Aim of the exercise:
Only the lines from the one that contains "たので少し大盛りにしていただきました。" through the last line of the records should appear, each printed exactly as it is.

Data shown:

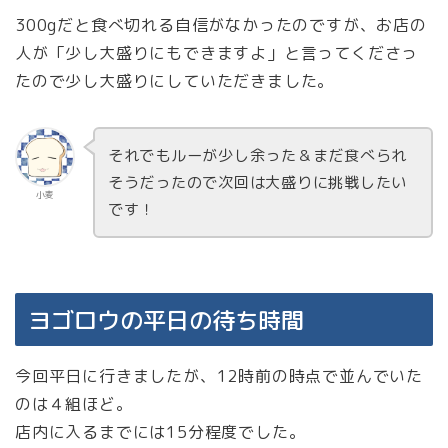
300gだと食べ切れる自信がなかったのですが、お店の
人が「少し大盛りにもできますよ」と言ってくださっ
たので少し大盛りにしていただきました。
それでもルーが少し余った＆まだ食べられ
そうだったので次回は大盛りに挑戦したい
小麦
です！
ヨゴロウの平日の待ち時間
今回平日に行きましたが、12時前の時点で並んでいた
のは４組ほど。
店内に入るまでには15分程度でした。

Output of the task:
たので少し大盛りにしていただきました。
それでもルーが少し余った＆まだ食べられ
そうだったので次回は大盛りに挑戦したい
小麦
です！
ヨゴロウの平日の待ち時間
今回平日に行きましたが、12時前の時点で並んでいた
のは４組ほど。
店内に入るまでには15分程度でした。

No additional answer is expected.